YOUR TASK:
Tally the lines below that hold the string "kontrol", and report the tally by itself.
EXTRACTED DATA Start Marker
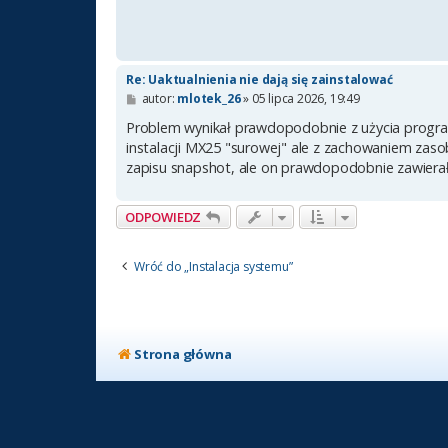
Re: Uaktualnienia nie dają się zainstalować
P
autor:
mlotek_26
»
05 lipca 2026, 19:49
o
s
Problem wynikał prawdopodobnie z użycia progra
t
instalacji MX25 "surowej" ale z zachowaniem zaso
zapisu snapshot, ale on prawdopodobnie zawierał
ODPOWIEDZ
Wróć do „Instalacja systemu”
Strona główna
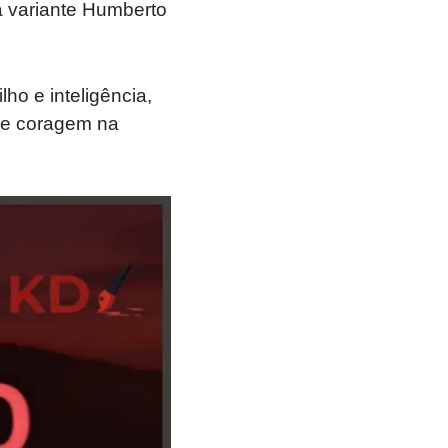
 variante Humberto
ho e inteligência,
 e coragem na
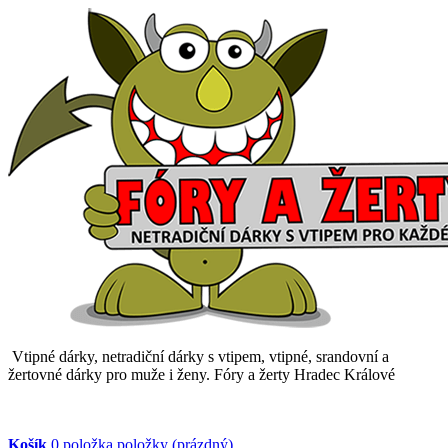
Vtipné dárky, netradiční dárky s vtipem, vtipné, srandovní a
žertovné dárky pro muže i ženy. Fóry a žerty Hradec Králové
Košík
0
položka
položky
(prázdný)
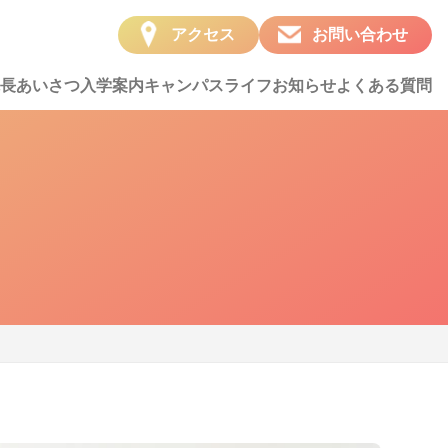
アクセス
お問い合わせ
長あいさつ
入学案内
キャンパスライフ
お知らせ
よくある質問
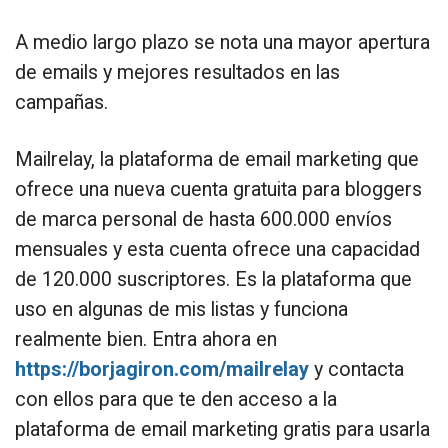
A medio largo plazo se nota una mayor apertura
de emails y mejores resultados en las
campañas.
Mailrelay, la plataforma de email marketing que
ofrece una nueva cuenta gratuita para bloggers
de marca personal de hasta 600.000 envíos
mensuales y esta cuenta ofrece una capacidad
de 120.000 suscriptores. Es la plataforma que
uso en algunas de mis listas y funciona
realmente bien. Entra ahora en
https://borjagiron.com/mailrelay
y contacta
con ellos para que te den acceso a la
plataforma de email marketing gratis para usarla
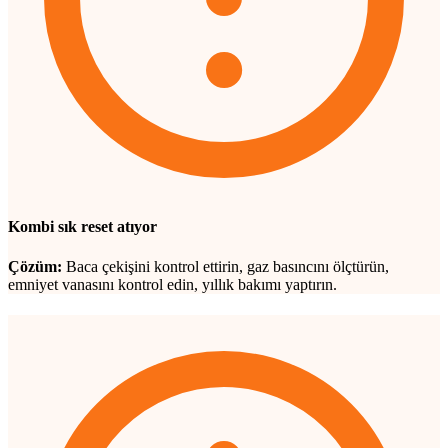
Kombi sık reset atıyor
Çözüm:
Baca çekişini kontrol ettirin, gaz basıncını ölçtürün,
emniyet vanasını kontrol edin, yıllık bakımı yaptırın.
EXTRACTED DATA End Marker
YOUR RESPONSE:
2